Üstelik o, derin düşünceleri söze boğan ve meselelerin sadece sathına temas eden sözde metafizisiyenlere nazaran fikirlerini başkalarına daha kolay telkin etmek kudret ve avantajına sahiptir.
Çok sayıda romancılarımız olduğu fazlasıyla söylendi. Şüphesiz ki öyle, haklıdırlar. Çünkü itibarda olan kalıplara göre yüzlerce defa tekrarlanmış bir hikâyeyi anlatmak zor bir iş değildir. Fakat mesele mühimdir. Bu, Robert Margerit’in çıkardığı neticelerle tezat teşkil etmez.

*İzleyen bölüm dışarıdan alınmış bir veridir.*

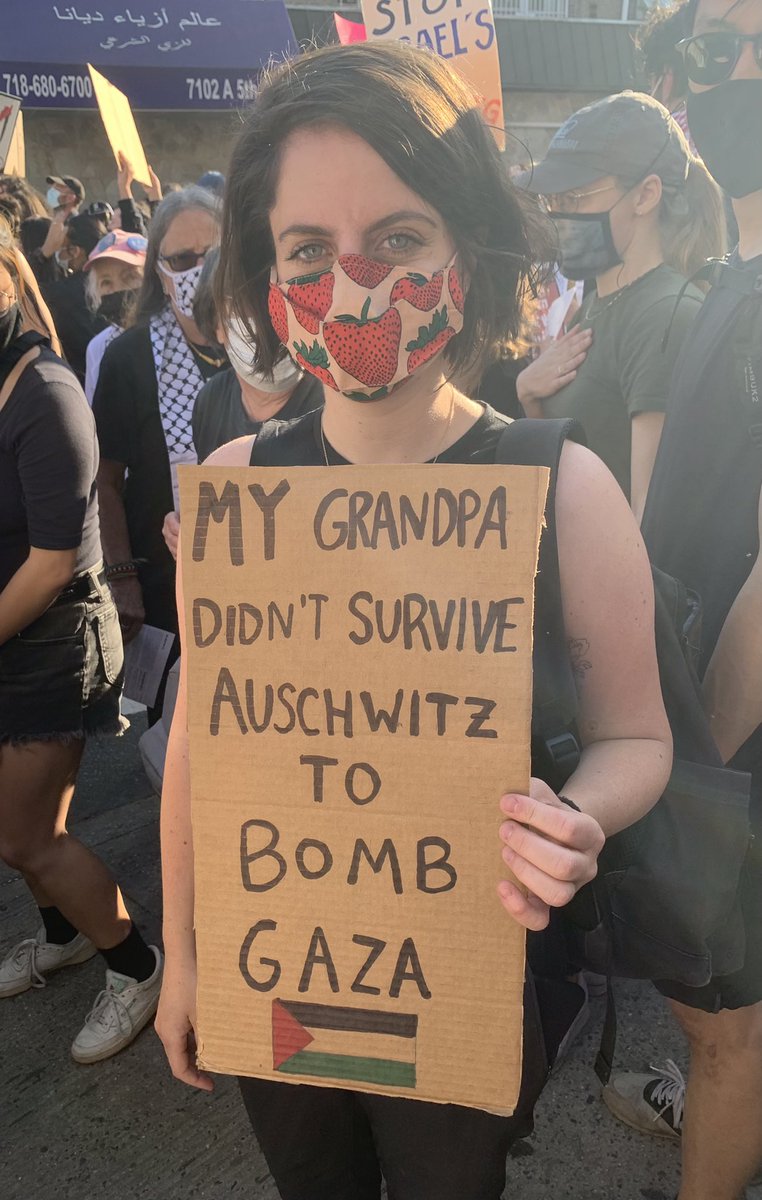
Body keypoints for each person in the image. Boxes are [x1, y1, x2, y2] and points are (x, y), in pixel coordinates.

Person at [156, 42, 673, 1200]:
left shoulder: (563, 490)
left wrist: (579, 816)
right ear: (264, 275)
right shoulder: (239, 491)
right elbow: (200, 746)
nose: (354, 284)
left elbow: (637, 736)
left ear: (466, 251)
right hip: (279, 977)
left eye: (397, 238)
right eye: (307, 250)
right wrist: (182, 956)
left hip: (464, 983)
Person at [601, 3, 762, 1199]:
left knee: (727, 1026)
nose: (735, 72)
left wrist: (692, 755)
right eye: (711, 50)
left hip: (728, 737)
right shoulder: (734, 283)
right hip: (709, 730)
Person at [0, 226, 162, 1061]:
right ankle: (62, 933)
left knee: (28, 836)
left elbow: (52, 561)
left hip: (52, 649)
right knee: (13, 825)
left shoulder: (46, 392)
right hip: (13, 640)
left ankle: (137, 967)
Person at [515, 91, 725, 522]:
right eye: (554, 201)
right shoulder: (597, 301)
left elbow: (649, 520)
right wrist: (529, 394)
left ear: (645, 195)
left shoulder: (663, 315)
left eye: (574, 198)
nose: (559, 216)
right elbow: (569, 465)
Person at [93, 187, 224, 723]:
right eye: (182, 260)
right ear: (161, 273)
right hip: (163, 588)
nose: (198, 271)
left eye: (211, 255)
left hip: (261, 589)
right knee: (171, 737)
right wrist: (121, 576)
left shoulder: (271, 350)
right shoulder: (129, 358)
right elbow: (104, 479)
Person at [38, 211, 110, 385]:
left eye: (62, 247)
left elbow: (30, 295)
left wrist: (43, 254)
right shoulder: (112, 283)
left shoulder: (64, 293)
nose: (59, 253)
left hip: (80, 381)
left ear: (75, 251)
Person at [83, 229, 147, 404]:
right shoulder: (98, 348)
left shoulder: (178, 334)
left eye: (130, 276)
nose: (118, 289)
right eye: (106, 282)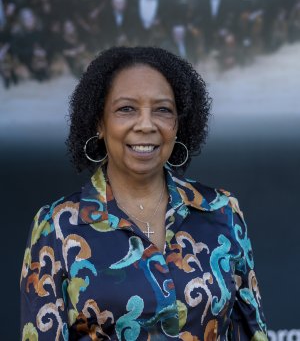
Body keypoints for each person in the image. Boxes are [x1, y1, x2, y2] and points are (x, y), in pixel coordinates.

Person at [20, 46, 268, 340]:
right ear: (100, 123)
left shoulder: (222, 211)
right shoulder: (57, 226)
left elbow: (253, 333)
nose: (146, 124)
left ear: (177, 125)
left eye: (163, 110)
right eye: (127, 109)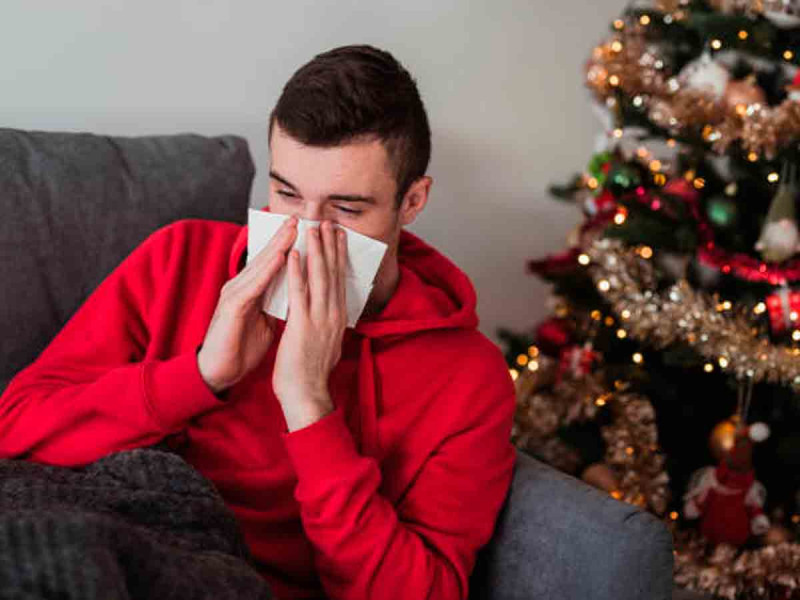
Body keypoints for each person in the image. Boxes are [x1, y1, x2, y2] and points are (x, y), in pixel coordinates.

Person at [0, 45, 516, 600]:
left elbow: (420, 592)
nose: (305, 233)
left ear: (412, 200)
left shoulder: (469, 378)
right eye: (286, 195)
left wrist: (309, 406)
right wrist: (200, 375)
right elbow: (15, 430)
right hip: (98, 526)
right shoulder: (179, 258)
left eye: (345, 209)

Hülya ve ihtirasları ile insan kalbi her zaman yeni şeyler söylemeye müsait "şimşek çakan koyu karanlıklar" diyarı kalmakta devam edecektir. Bu bahiste her şeyin söylendiğini sananlar aldanıyorlar, beri taraftan fikir alanında söylenecek bir şey yoktur.